#### Goals:
A - Duplicate everything in the lathe thread from "Thanks for all" down to "little more comforting.".
B - Using the lathe thread, answer yes or no to each statement and quote the words that decide it. (i) tq60 says cabinet mounted lathes usually need bolting to the floor. (ii) tq60 says leveling lengthwise matters from the start. (iii) scwhite describes the lathe as top heavy.

#### Page:

Thanks for all the suggestions guys!
I think I'm going to follow Grizzly suggestions. I'll keep monitoring it in the next couple of weeks to see if anything changes. If not I'll discuss with Gizzly as I had originally intended. It sounds like it's not an uncommon condition though and that's a little more comforting.
Time will tell.
Thanks again.
Versacon


----------



## tq60 (May 17, 2017)

Cabinet mounted lathes usually do not need bolting to floor.

So first action is remove all floor bolts then place washers under or adjust feet just to have cabinet not rock.

Now level front to back at headstock then same at tail stock.

Length wise does not matter yet.

It will not Un - twist yet but add height to low side until high side is not touching the floor and leave it alone.

It will settle down so place a sheet of paper under it and make sure it can move.

Use your foot to slide it and when it stops the lathe has touched down.

Re level and repeat.

Sent from my SAMSUNG-SGH-I337Z using Tapatalk


----------



## Versacon7 (May 17, 2017)

tq60 said:


> Cabinet mounted lathes usually do not need bolting to floor.
> 
> So first action is remove all floor bolts then place washers under or adjust feet just to have cabinet not rock.
> 
> ...




That makes sense-
I'll give it a try-

Versacon


----------



## scwhite (May 18, 2017)

Bob Korves said:


> I see no need to bolt down hobby lathes to the floor, and multiple reasons why not.


My lathe sets on  sheet metal cabinets . All the weight is up high . It is very top heavy .
    It moves sometime just taking the 8" four jaw chuck off the spindle it will rock side to side a little .
    I will set the  anchor bolts till they just kiss off on top of the four legs . I hope this will help stop
The side to side movement .
     This is a very light weight lathe 800 or 900
Lbs at the most . I am looking for something
Bigger in the 3000 lb range .


----------



## Bob Korves (May 18, 2017)

#### Supplied entries:
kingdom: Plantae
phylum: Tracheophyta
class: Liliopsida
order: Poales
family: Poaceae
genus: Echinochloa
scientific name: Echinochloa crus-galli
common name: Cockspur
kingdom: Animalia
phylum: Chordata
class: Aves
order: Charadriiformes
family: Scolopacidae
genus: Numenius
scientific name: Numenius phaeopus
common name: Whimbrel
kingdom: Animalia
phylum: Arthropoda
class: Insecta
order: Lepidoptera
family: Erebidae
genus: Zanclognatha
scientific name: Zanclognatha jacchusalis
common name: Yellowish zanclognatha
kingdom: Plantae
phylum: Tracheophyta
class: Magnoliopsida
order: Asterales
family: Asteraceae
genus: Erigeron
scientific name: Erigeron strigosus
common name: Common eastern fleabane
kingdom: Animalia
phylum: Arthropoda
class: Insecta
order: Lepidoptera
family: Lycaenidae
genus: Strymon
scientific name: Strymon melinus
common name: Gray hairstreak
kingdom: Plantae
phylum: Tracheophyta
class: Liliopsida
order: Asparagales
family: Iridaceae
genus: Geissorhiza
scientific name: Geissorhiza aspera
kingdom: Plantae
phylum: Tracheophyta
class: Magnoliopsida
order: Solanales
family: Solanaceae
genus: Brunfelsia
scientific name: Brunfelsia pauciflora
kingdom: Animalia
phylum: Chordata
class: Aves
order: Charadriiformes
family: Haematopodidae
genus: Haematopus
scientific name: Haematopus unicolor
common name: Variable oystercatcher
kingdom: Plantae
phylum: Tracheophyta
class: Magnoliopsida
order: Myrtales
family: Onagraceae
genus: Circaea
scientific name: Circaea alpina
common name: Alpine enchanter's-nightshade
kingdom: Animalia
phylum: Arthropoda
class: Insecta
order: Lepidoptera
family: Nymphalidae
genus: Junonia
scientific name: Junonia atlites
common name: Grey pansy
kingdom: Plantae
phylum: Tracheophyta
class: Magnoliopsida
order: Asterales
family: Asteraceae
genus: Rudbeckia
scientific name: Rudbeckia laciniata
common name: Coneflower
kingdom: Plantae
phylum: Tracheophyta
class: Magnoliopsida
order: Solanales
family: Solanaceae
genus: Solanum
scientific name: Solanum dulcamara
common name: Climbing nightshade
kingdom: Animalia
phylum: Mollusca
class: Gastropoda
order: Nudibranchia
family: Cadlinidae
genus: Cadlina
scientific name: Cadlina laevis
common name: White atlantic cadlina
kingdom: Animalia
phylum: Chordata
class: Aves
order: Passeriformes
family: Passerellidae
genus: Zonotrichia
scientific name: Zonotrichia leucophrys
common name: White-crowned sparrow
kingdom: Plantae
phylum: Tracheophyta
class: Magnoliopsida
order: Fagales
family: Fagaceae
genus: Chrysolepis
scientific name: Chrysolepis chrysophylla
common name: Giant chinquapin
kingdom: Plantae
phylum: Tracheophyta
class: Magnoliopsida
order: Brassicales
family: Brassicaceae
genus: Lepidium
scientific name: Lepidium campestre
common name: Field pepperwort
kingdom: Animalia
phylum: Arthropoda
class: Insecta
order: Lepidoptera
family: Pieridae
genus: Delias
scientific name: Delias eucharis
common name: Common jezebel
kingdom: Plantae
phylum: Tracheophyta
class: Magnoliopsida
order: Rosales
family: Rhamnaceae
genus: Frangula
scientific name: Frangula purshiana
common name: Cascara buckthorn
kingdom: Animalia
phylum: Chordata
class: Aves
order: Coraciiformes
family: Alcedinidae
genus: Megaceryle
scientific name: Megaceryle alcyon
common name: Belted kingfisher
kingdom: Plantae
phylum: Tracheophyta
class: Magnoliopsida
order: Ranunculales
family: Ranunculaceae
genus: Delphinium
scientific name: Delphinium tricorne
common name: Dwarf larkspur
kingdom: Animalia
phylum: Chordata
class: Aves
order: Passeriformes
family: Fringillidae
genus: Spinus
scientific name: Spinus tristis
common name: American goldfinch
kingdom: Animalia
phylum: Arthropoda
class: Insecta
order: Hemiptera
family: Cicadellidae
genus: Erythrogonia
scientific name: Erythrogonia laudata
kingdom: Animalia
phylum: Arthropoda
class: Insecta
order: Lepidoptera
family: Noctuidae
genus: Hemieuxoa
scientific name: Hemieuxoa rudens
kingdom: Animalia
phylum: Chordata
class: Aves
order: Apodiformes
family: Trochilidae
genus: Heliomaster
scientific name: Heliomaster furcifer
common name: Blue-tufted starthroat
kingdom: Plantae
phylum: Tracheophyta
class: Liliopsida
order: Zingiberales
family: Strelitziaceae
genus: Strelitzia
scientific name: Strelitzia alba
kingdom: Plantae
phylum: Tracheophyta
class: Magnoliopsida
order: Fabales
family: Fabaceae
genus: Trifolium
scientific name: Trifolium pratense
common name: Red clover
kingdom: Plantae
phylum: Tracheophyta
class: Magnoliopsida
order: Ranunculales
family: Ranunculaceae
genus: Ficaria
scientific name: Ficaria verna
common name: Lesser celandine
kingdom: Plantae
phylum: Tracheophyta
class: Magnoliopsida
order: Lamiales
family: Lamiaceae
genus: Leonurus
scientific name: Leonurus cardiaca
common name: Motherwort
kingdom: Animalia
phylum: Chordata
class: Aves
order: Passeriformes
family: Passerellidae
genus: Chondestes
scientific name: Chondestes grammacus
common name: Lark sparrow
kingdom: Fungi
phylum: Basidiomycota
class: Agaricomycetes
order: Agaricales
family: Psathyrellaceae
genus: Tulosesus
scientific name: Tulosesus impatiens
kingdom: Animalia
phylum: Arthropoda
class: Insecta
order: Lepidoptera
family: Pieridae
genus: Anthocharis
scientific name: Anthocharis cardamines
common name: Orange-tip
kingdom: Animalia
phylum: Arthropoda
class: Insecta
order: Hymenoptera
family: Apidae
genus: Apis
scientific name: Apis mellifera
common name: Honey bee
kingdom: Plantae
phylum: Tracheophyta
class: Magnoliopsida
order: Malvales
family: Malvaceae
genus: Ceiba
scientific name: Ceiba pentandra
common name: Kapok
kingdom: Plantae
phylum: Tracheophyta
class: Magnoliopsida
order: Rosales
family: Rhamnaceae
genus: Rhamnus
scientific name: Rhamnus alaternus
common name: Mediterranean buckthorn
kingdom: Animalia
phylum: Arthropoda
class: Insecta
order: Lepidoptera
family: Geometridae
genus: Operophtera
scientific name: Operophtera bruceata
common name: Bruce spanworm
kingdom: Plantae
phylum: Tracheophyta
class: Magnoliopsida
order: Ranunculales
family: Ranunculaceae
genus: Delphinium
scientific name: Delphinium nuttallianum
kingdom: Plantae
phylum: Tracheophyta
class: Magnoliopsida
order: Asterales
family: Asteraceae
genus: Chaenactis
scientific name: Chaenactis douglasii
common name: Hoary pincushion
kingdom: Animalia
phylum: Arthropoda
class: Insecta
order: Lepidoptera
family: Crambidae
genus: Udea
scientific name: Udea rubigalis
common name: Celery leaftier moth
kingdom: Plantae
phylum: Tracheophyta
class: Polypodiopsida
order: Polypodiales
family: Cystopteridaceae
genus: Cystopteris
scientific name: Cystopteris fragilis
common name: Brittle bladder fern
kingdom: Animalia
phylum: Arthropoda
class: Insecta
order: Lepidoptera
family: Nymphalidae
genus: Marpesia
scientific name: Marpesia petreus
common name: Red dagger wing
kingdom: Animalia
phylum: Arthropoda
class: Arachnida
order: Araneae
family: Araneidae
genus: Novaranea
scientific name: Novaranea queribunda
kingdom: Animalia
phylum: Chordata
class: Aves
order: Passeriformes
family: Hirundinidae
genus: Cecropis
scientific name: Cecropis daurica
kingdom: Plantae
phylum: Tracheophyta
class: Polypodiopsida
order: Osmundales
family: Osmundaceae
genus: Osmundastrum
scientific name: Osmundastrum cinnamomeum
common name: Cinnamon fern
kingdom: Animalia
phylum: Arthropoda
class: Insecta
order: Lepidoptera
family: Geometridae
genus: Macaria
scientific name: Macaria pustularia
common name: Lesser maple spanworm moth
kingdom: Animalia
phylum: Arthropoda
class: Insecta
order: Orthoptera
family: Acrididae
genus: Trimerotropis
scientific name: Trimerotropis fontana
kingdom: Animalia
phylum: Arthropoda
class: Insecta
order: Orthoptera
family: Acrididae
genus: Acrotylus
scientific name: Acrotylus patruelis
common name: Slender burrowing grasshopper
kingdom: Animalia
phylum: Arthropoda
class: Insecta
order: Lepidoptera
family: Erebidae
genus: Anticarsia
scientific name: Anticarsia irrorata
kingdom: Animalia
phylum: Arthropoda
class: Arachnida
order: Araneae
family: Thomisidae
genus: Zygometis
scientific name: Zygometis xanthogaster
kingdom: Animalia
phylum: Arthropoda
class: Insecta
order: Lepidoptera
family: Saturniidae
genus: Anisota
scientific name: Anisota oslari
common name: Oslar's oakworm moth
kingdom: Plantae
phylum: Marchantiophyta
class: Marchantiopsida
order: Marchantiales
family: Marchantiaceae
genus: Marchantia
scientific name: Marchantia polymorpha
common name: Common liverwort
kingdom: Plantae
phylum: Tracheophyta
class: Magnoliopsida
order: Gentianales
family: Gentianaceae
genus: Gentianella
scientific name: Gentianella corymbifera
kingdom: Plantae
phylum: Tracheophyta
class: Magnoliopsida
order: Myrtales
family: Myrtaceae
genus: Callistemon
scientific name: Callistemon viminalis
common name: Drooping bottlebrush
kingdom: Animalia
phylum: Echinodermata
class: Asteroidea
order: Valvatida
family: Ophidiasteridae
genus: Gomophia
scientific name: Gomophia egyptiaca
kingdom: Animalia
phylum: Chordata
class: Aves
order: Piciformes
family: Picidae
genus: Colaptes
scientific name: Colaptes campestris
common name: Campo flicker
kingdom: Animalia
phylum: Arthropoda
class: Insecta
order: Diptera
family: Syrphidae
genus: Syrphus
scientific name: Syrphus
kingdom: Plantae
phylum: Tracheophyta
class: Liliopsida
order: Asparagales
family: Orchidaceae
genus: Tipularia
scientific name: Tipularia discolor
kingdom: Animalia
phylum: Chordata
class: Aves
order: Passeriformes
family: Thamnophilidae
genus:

#### Task solutions:
A -
Thanks for all the suggestions guys!
I think I'm going to follow Grizzly suggestions. I'll keep monitoring it in the next couple of weeks to see if anything changes. If not I'll discuss with Gizzly as I had originally intended. It sounds like it's not an uncommon condition though and that's a little more comforting.

B -
(i) No: "Cabinet mounted lathes usually do not need bolting to floor."
(ii) No: "Length wise does not matter yet."
(iii) Yes: "It is very top heavy"